Neural network modeling of heat transfer to liquid particle mixtures in cans subjected to end-over-end processing

Artificial neural network (ANN) modeling was used for the overall heat transfer coefficient (U) and the fluid to particle heat transfer coefficient (h(fp)) associated with liquid particle mixtures, in cans subjected to end-over-end rotation. Both U and h(fp) are needed for modeling the time-temperature profiles of liquid and particles. Experimental data obtained for U and h(fp) under various test conditions were used for both training and evaluation. Multi-layer neural networks with seven input and two output neurons (for a single particle in a can), and six input and two outputs neuron (for multiple particles in a can) were trained. The optimal network was obtained by the varying number of hidden layers, number of neurons in each hidden layer and learning runs, using a back-propagation algorithm.
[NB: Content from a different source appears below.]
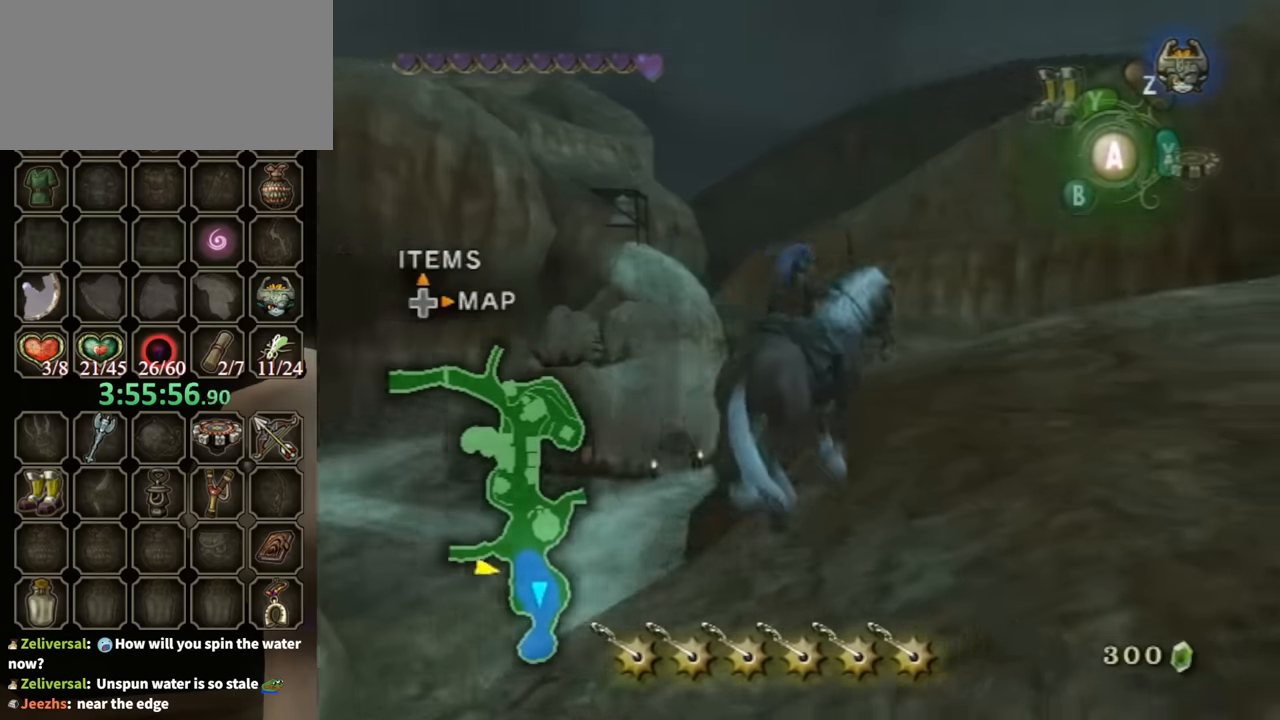
{"buttons": [], "left_stick": "up-right", "right_stick": "center", "events": [[100, "left_stick", "right"], [366, "left_stick", "up-right"]]}
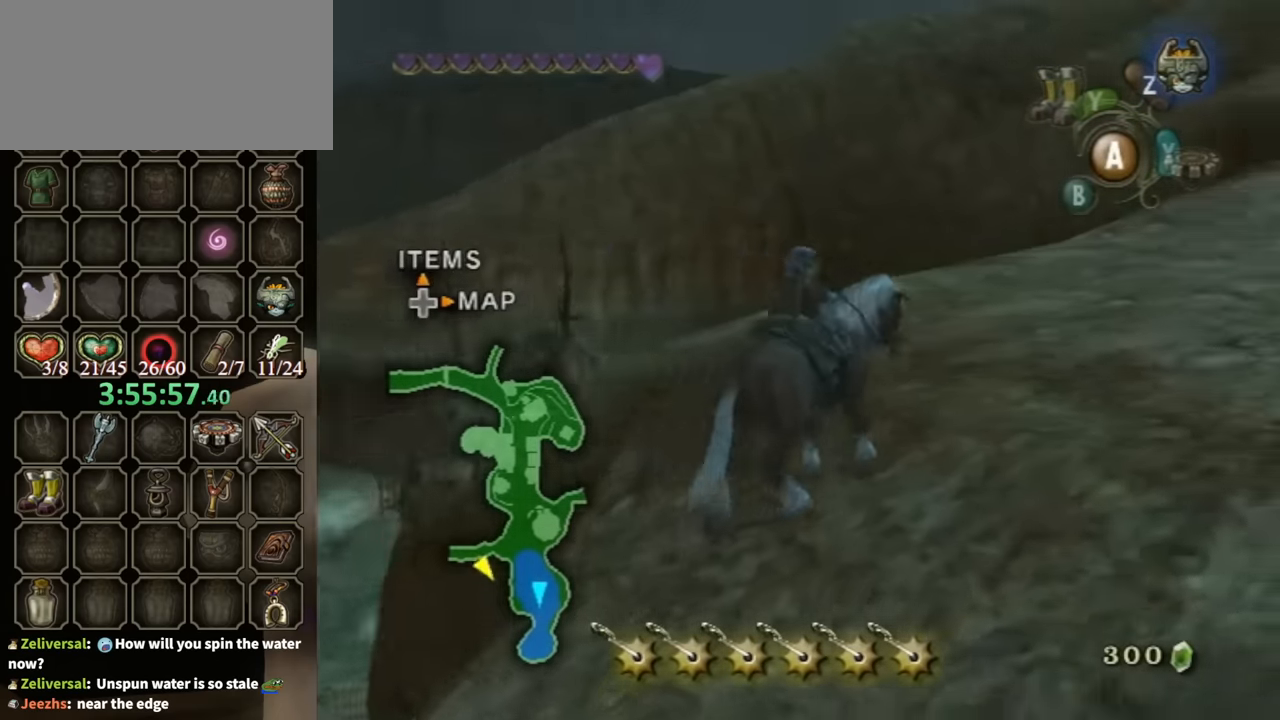
{"buttons": [], "left_stick": "up", "right_stick": "center", "events": [[433, "left_stick", "up"]]}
Heat transfer coefficients were also predicted using dimensionless correlations developed earlier from the same data-set. Prediction errors associated with ANN were less than 3 and 5%, respectively, for U and h(fp), which were about 50% better than those associated with dimensionless number models, indicating that the predictive performance of the ANN was far superior than that of dimensionless correlations. The ANN models were also more versatile than the dimensionless number models for predicting U and h(fp). (C) 1997 Canadian Institute of Food Science and Technology. Published by Elsevier Science Ltd.